Ausstellung im Potsdamer Kunsthaus: Kohle und das Fenster zur Welt

Im Rahmen einer Schau im Kunstverein Kunsthaus setzen sich Berliner Studierende mit aktuellen Sorgen auseinander.

Potsdam - Ohne Sorgen wollte sich Friedrich II. auf Schloss Sanssouci seinen Gästen und den schönen Künsten widmen – darüber gibt bereits der französische Name Aufschluss. Verdruss allerdings bereitete dann schon der Schlossbau, weil der Bauherr seinem Architekten Wenzeslaus von Knobelsdorff nämlich immer wieder in die Baupläne hineinredete. Andere Sorgen sind es, die heute die Mitwirkenden einer Ausstellung im Kunstverein Kunsthaus umtreiben, die sich am Namen des Schlosses orientiert haben. „Wir haben ein Brainstorming zu Potsdam, zu dessen Schlössern und Gärten gemacht, als wir die Ausstellung konzipiert haben“, sagt Christine Streuli, Professorin an der Universität der Künste Berlin, deren Studierende ihre aktuellen Arbeiten in der Potsdamer Schau zeigen. „Ich kann grad nicht, ich habe andere Sorgen“ lautet der Titel der Ausstellung, die Dinge in den Fokus nimmt, „die uns heute bewegen“, so Steuli. Diese fallen recht vielfältig aus: Gedanken zu Umwelt und Politik sind vertreten und auch das Baumblütenfest in Werder (Havel).

Wertschätzung und Reichtum

Im Zentrum des Raumes: zwei große Skulpturen, die eine bunt und technoid, die andere aus schwarzer Kohle. Daneben liegt ein kreisrunder Flokati, auf den der junge Künstler Georg Vierbuchen einen Laptop gestellt hat. Darüber schwebt eine Kreisform, auf der eine Reihe bunter Kerzen in der Form der abgebrannten Kathedrale Notre-Dame leuchten. Wenn das Wachs schmilzt und heruntertropft, trifft es unweigerlich den Laptop und versiegelt ihn mit einer blauen Schicht. „Das ist der Supergau“, sagt Vierbuchen. „Der Laptop ist für viele das Fenster der Welt, hier wird es geschlossen.“ Natürlich sei ihm klar, dass Zuschauern sofort der Preis des weißen Apple-Gerätes durch den Kopf schießt.

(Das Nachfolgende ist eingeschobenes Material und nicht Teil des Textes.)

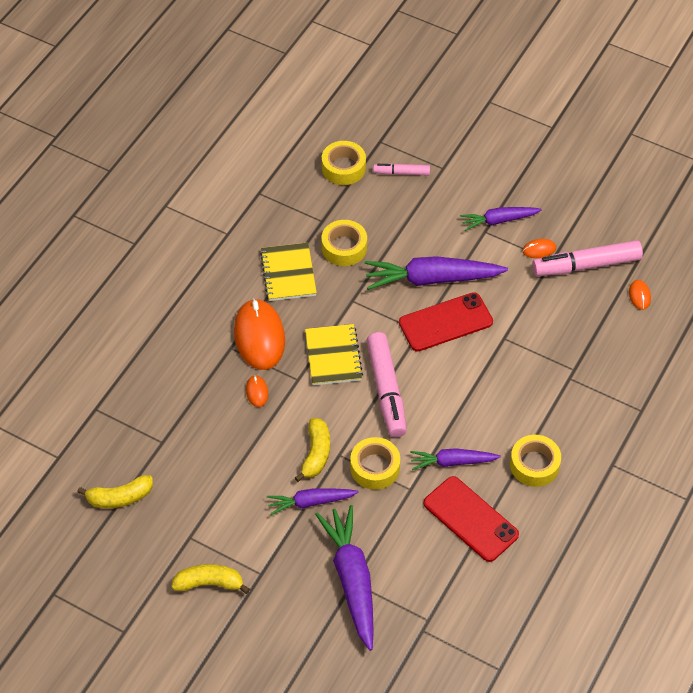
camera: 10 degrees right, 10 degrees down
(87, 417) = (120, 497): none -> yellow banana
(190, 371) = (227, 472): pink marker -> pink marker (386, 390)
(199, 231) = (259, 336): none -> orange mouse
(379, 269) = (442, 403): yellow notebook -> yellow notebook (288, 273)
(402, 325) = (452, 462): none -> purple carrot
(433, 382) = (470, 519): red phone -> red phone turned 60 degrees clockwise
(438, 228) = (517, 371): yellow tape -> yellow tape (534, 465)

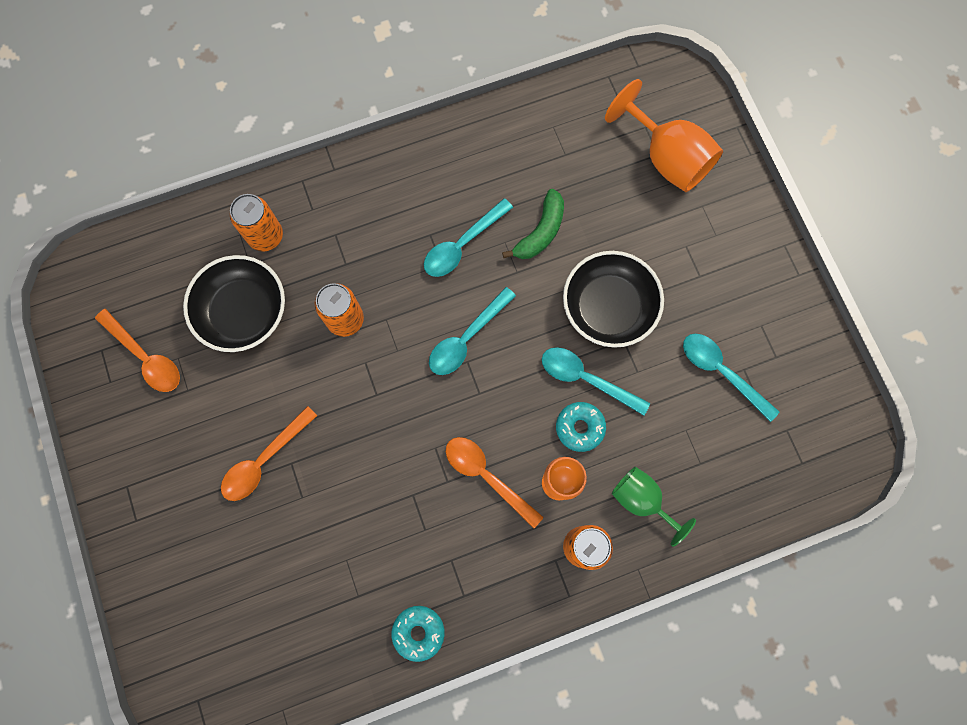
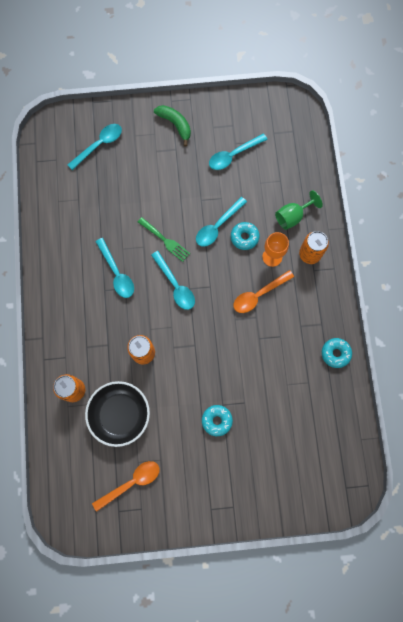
camera: 75 degrees left, 0 degrees up
(264, 460) = (217, 420): orange spoon -> turquoise donut
(536, 303) = (165, 240): none -> green fork
(540, 232) = (123, 226): green banana -> green banana (175, 125)
(608, 307) = (179, 202): black bowl -> none
(666, 158) = (99, 145): orange goblet -> turquoise spoon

Aber nicht nur der spiele in der Arbeit eine Rolle, sondern auch das Geld, das für den Wiederaufbau der Kathedrale benötigt wird, so der Künstler. Wertschätzung und Reichtum, Vermögensverteilung und Internetrecherche, ein recht breites Panorama sozialer Anknüpfungspunkte findet sich in der Installation. Das Ensemble macht zwar keinen fokussierten Eindruck, mutet aber immerhin hübsch an und korrespondiert wunderbar mit den ausgebreiteten Kohlestücken, die einen Meter weiter Assoziationen an die Lausitz, an Kohlekraftwerke und die Klimadiskussion aufkommen lassen. Inia Steinbach postiert in der Mitte des Kohlekreises einen dürren Stahlstab, an den sie aus Acrylglas gefertigte Boxhandschuhe und Turnschuhe hängt. Dies weist möglicherweise auf den Ablauf der Zeit beim Klimawandel und die Diskussion dazu hin, die mit harten Bandagen geführt wird.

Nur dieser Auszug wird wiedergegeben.